More than one coil may be provided.

[0029]

According to the present invention, the stray capacitance between the coil electrodes of the coil can be reduced, and an inductor that operates effectively up to a high frequency region can be obtained.

Further, since the magnetic flux penetrating the center of the coil is hardly cut off, the inductance can be maintained at a large value.

Further, even if the non-magnetic layer (dielectric layer) is interposed between the coil electrodes, a complete closed magnetic circuit can be formed, so that the magnetic flux hardly leaks to the outside and other electronic parts or It does not affect the circuit.

[Brief description of drawings]

FIG. 1 is a sectional view of a solid inductor according to an embodiment of the present invention.

FIG. 2 is a perspective view showing a state before stacking the magnetic green sheets in the example of the same.

FIG. 3 is a cross-sectional view showing the configuration of one magnetic green sheet of the above.

FIG. 4 is a sectional view of a solid inductor according to another embodiment of the present invention.

FIG. 5 is a cross-sectional view showing the configuration of one magnetic green sheet of the above.

FIG. 6 is a sectional view of a solid inductor according to still another embodiment of the present invention.

FIG. 7 is a cross-sectional view showing a structure of a continuous magnetic material raw sheet having a plurality of layers.

FIG. 8 is a cross-sectional view of a solid inductor according to another embodiment of the present invention.

FIG. 9 is a cross-sectional view showing the structure of a continuous magnetic material green sheet having a plurality of layers.

FIG. 10 is a diagram showing impedance-frequency characteristics of solid inductors according to an example of the present invention and a conventional example.

FIG. 11 is a sectional view of a conventional solid inductor.

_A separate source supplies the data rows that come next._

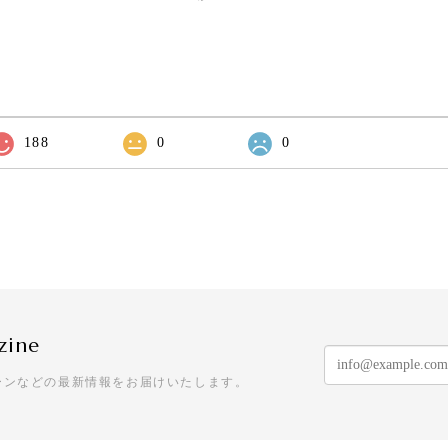
188
0
0
zine
ーンなどの最新情報をお届けいたします。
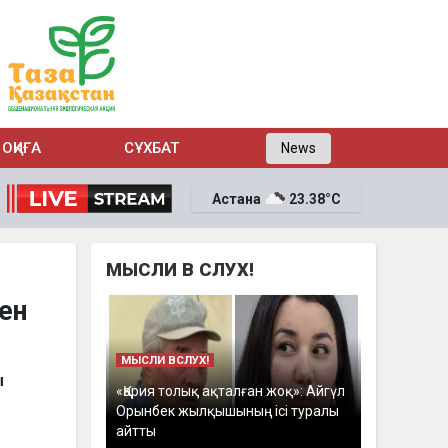
ОҚИҒА
СҰХБАТ
News
Астана
23.38°C
МЫСЛИ В СЛУХ!
ен
МЫСЛИ ВСЛУХ!
ы
«Қария толық ақталған жоқ»: Айгүл
Орынбек жылқышының ісі туралы
айтты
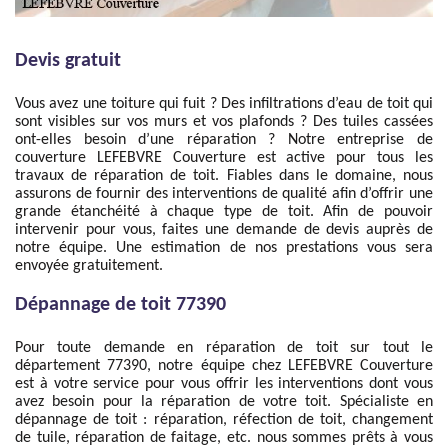
Devis gratuit
Vous avez une toiture qui fuit ? Des infiltrations d’eau de toit qui
sont visibles sur vos murs et vos plafonds ? Des tuiles cassées
ont-elles besoin d’une réparation ? Notre entreprise de
couverture LEFEBVRE Couverture est active pour tous les
travaux de réparation de toit. Fiables dans le domaine, nous
assurons de fournir des interventions de qualité afin d’offrir une
grande étanchéité à chaque type de toit. Afin de pouvoir
intervenir pour vous, faites une demande de devis auprès de
notre équipe. Une estimation de nos prestations vous sera
envoyée gratuitement.
Dépannage de toit 77390
Pour toute demande en réparation de toit sur tout le
département 77390, notre équipe chez LEFEBVRE Couverture
est à votre service pour vous offrir les interventions dont vous
avez besoin pour la réparation de votre toit. Spécialiste en
dépannage de toit : réparation, réfection de toit, changement
de tuile, réparation de faitage, etc. nous sommes prêts à vous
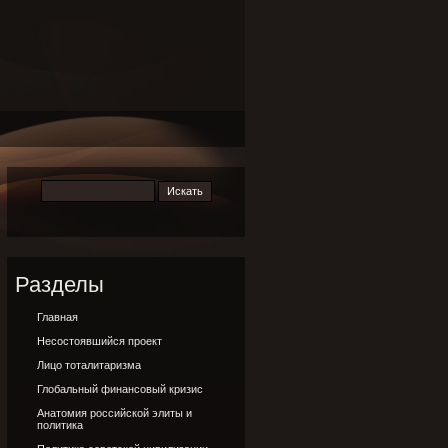
Разделы
Главная
Несостоявшийся проект
Лицо тоталитаризма
Глобальный финансовый кризис
Анатомия российской элиты и
политика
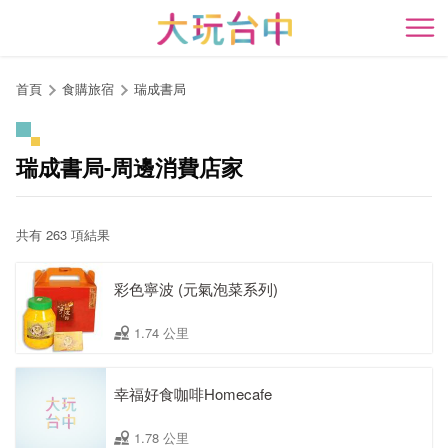
跳
到
開
主
要
首頁
食購旅宿
瑞成書局
內
容
區
瑞成書局-周邊消費店家
塊
共有 263 項結果
彩色寧波 (元氣泡菜系列)
1.74 公里
幸福好食咖啡Homecafe
1.78 公里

FIG. 12 is an equivalent circuit diagram of a conventional solid inductor.

[Explanation of symbols]

2a-2d Magnetic raw sheet 3a-3d wire ring electrode 10 Magnetic chip 11 coils 12a to 12d dielectric layer 17a to 17d Dielectric layer 22a-22c Dielectric layer 29a-29c cavity

Claims (3)

[Claims] 1. A solid inductor in which a spiral coil is formed by a wire ring electrode made of a printed layer of a conductor in a magnetic chip formed by laminating magnetic layers,
A solid inductor having a low dielectric constant dielectric layer interposed between the respective coil electrodes. 2. The solid inductor according to claim 1, wherein the low dielectric constant dielectric layer surrounds each coil electrode. 3. The solid inductor according to claim 1, wherein the low dielectric constant dielectric layer is formed by a cavity.